From our seat by the tracks, events flare at once, or out of order, or not at all. But Jehovah sees not just what happened — he sees the frame of reference. He knows how trauma, fatigue, or discipline shaped each reaction. He reads the rainbow that only you could see.
And if his vision holds us in these personal moments, how much more when he speaks of time itself?
And that is where scripture steadies us.
The apostle Peter wrote: “One day is with Jehovah as a thousand years and a thousand years as one day” (2 Peter 3:8, NWT). To us, time stretches or contracts, moments drag or vanish. To Jehovah, there is no distortion. His frame of time is perfectly clear.
The prophet Habakkuk heard Jehovah’s reassurance: “It will not be late” (Habakkuk 2:3, NWT). To us, fulfillment may seem to stagger, promises may appear delayed. But Jehovah is never behind schedule. His timing is exact.
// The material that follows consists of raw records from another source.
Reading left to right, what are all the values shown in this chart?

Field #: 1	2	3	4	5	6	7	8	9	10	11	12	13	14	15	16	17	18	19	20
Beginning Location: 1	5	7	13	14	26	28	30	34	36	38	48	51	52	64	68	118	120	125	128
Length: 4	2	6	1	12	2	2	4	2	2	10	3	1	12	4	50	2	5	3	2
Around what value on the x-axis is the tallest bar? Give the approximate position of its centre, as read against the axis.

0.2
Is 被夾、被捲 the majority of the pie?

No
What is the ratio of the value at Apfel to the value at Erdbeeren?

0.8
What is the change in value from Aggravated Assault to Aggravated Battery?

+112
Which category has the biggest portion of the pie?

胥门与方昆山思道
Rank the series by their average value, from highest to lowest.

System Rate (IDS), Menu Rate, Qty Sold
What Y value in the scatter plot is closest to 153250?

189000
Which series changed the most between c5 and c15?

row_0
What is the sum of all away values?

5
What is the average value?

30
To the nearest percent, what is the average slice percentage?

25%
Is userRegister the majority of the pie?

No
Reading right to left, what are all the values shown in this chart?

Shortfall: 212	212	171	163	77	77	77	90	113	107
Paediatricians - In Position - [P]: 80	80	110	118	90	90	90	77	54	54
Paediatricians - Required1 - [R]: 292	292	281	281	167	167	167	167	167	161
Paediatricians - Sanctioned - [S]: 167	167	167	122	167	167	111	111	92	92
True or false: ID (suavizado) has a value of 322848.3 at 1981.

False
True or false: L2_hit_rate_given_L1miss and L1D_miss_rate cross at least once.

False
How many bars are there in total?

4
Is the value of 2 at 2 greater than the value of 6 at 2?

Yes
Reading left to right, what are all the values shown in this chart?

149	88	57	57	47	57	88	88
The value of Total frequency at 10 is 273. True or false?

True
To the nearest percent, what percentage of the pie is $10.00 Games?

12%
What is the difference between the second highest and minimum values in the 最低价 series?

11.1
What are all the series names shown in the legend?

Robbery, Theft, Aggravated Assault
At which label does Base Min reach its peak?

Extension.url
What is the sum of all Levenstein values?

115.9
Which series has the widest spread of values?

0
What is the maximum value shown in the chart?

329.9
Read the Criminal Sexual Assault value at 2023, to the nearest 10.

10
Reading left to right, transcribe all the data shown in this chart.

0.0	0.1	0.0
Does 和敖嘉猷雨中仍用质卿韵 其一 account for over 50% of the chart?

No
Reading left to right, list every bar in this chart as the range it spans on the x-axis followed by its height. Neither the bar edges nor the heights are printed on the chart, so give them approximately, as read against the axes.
And through Isaiah, Jehovah declared: “My thoughts are higher than your thoughts” (Isaiah 55:9, NWT). To us, reactions are tangled, perceptions collide, motives get misread. To Jehovah, every angle is visible. His perspective rises higher than ours.
So the wonder is this: Jehovah doesn’t just hold the cosmic master clock. He holds yours. He knows exactly why the lightning strikes looked simultaneous to you but not to your neighbor. He knows why the rainbow you saw was different from the rainbow another saw, and why both mattered. He reads your timing, your perception, your frame of reference — and he judges with perfect compassion.
When you feel misunderstood, remember: “No creation is hidden from his sight” (Hebrews 4:13, NWT). He is not fooled by appearances. He knows why you said what you said, why you broke down or held back, why your “now” doesn’t match someone else’s. And still, he bends the light of his promises so that you can see a rainbow meant just for you.